OHPのボリュームがすごい。5週目は金曜のOHPが5レップ×15セット@65%。

ベンチプレスは週1回7セットで少ないけど、ディップスとOHPのボリュームが多いから伸ばせるのかもしれない。

下半身のボリュームが足りない感じがする。

ただ、何の上級者を目指すプログラムなのかよくわからないです。メインリフトの重量を伸ばすのなら、もっとメインリフトに特化したほうがいいです。ボディビルだったらマシン・アイソレート中心にしたほうがいいし、ストロングマンだったら競技で行う種目の練習を中心にしたほうがいいです。

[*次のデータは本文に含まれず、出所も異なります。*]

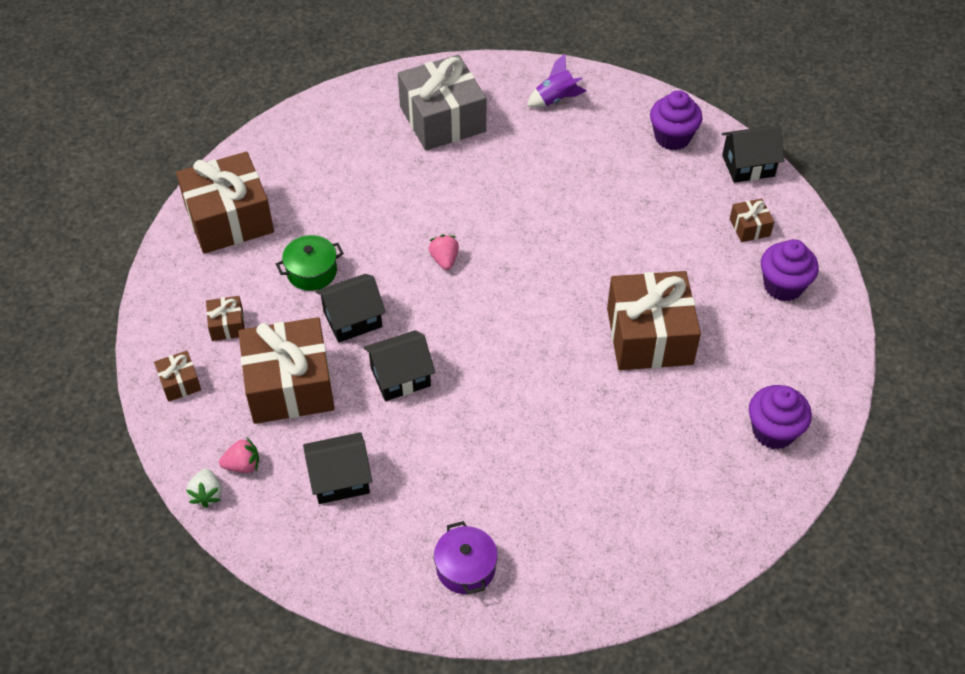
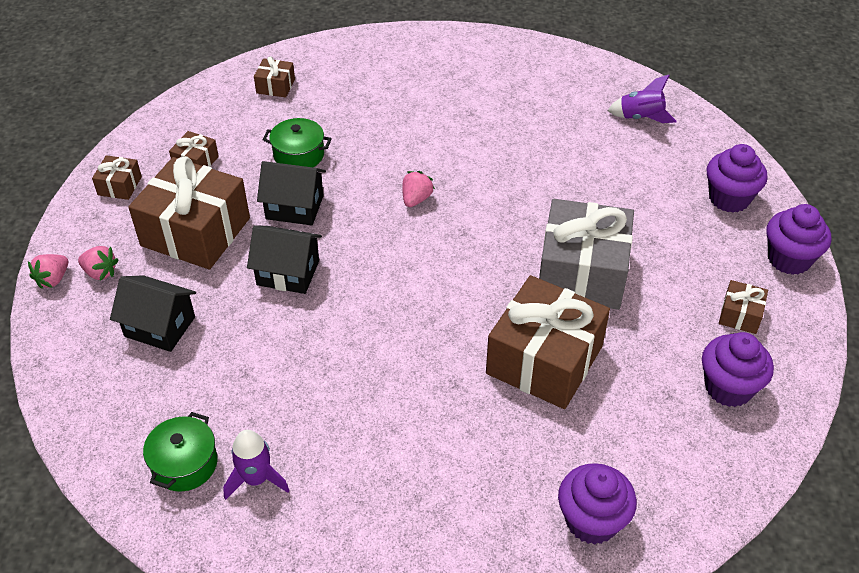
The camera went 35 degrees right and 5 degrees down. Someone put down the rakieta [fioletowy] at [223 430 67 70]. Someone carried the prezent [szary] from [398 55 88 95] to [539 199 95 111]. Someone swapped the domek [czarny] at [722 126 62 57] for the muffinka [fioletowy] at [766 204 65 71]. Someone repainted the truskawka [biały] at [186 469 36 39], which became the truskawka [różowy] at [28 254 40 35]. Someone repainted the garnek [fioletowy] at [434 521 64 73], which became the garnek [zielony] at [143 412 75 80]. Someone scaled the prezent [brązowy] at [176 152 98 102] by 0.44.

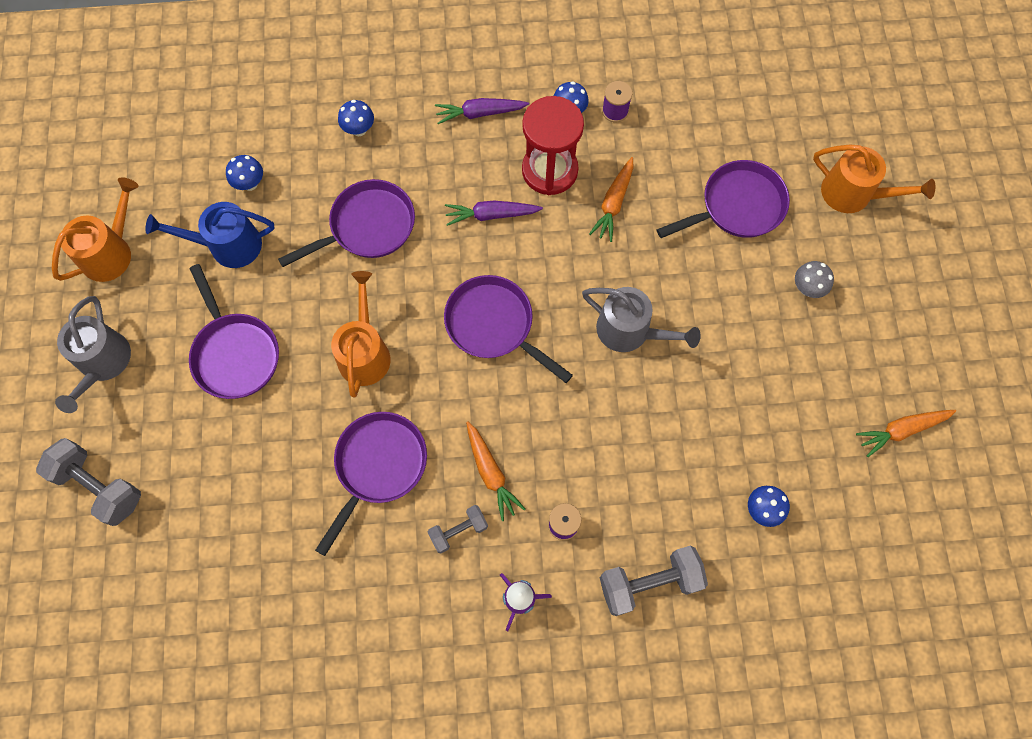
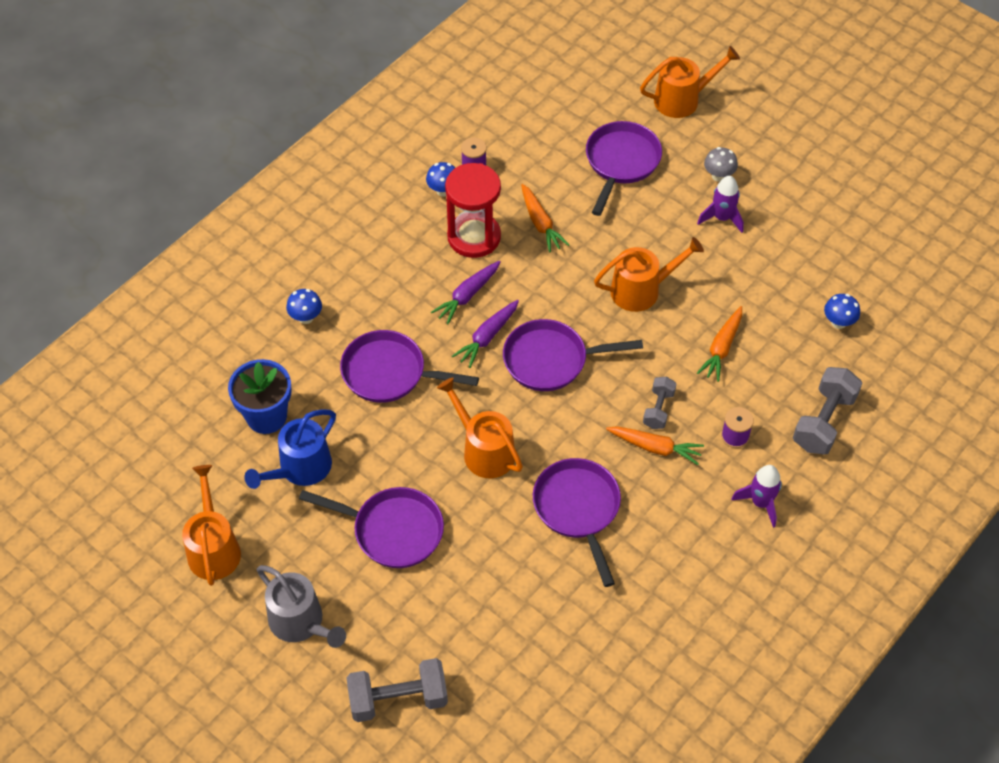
The camera went 45 degrees left and 15 degrees down. Someone put down the rakieta [fioletowy] at [697 176 47 57]. Someone carried the hantel [szary] from [428 505 60 48] to [643 377 34 52]. Someone carried the marchewka [fioletowy] from [435 98 94 26] to [452 300 67 68]. Someone carried the marchewka [pomarańczowy] from [856 410 100 47] to [697 306 45 76]. Someone swapped the grzyb [niebieski] at [226 155 37 36] for the doniczka [niebieski] at [228 359 63 75]. Someone repainted the konewka [szary] at [582 287 119 65], which became the konewka [pomarańczowy] at [594 237 110 75]. Someone rotated the patelnia [fioletowy] at [278 179 137 88] by 90 degrees counterclockwise.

他のアスリートだったら競技で使う筋肉や動作を分析してからプログラムとメニューを組んだほうがいいでしょう。

上級者になるほど、体力や回復力や時間面でリソース制約が厳しくなってきますし、適応同士の干渉(瞬発力と持久力を高いレベルで両立できない、アジリティとデカい体を両立できない、etc)が起きてくるので、目標となる適応の向上に役立たないトレーニングをやっている余裕はなくなってきます。